Challenge: Walk Out of the Tomb Every Day

Pastor Josh landed the sermon with three powerful applications from the resurrection:

Your future will be greater than your past. Wake up every morning believing that yesterday is gone and tomorrow is better — not because life magically improves, but because you're progressing toward God's final destination.

In Christ, all will be restored. Stop driving through life staring at the rearview mirror, counting what you've lost. God is actively working on way more than what you lost.

There is a reason to be faithful today. Your hard work is not in vain. Paul said it, and it applies to every struggle, every season, every mundane Tuesday morning.

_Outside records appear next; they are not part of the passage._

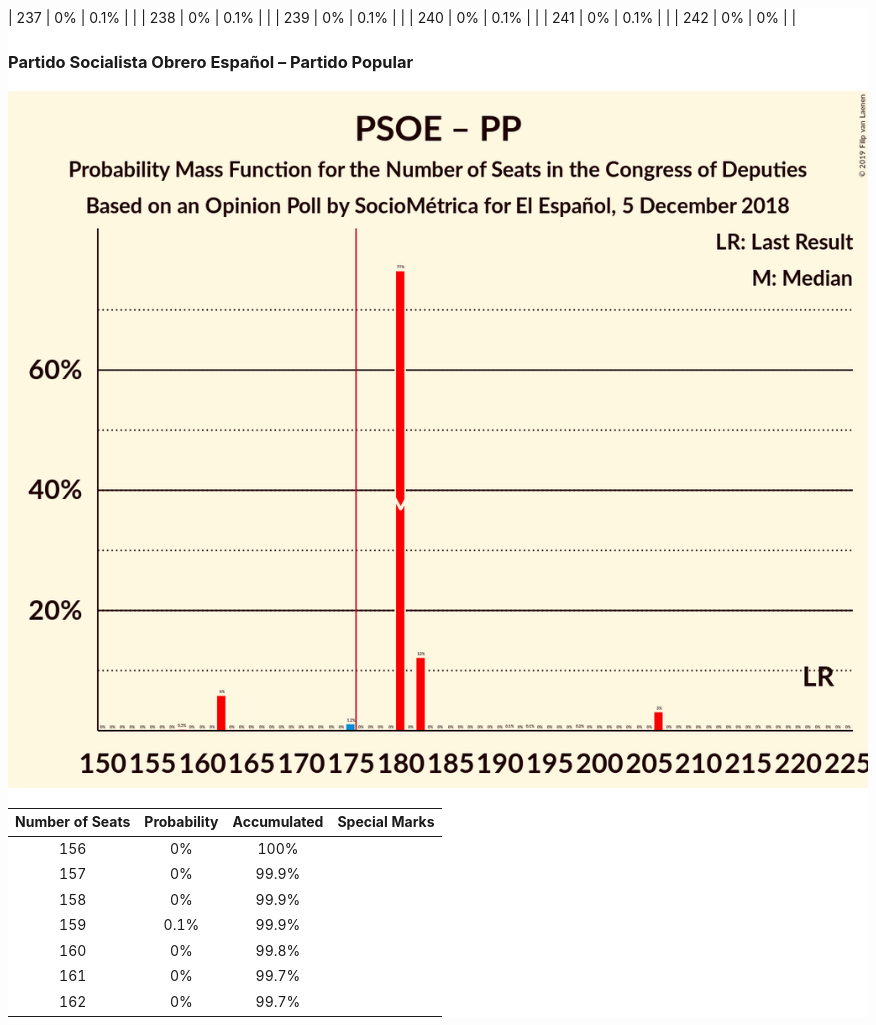 | 237 | 0% | 0.1% |  |
| 238 | 0% | 0.1% |  |
| 239 | 0% | 0.1% |  |
| 240 | 0% | 0.1% |  |
| 241 | 0% | 0.1% |  |
| 242 | 0% | 0% |  |

### Partido Socialista Obrero Español – Partido Popular

![Graph with seats probability mass function not yet produced](2018-12-05-SocioMétrica-coalitions-seats-pmf-psoe–pp.png "Seats Probability Mass Function")

| Number of Seats | Probability | Accumulated | Special Marks |
|:---------------:|:-----------:|:-----------:|:-------------:|
| 156 | 0% | 100% |  |
| 157 | 0% | 99.9% |  |
| 158 | 0% | 99.9% |  |
| 159 | 0.1% | 99.9% |  |
| 160 | 0% | 99.8% |  |
| 161 | 0% | 99.7% |  |
| 162 | 0% | 99.7% |  |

His final challenge was practical and blunt. He said one of the greatest signs of spiritual deadness is being still — not in a peaceful, meditative way, but in a paralyzed, I-can't-get-out-of-bed way. His advice? Don't wait for the emotion to come. Move. Get out. Meet people. Pray. Come to the prayer meeting. Put yourself in a place where resurrection power can be experienced.

"Don't stay in the tomb. Don't make your life be filled with numbness. Come out. Make your life be walking towards the resurrection — and reflect more resurrection than tomb. That's how you should live for Christ."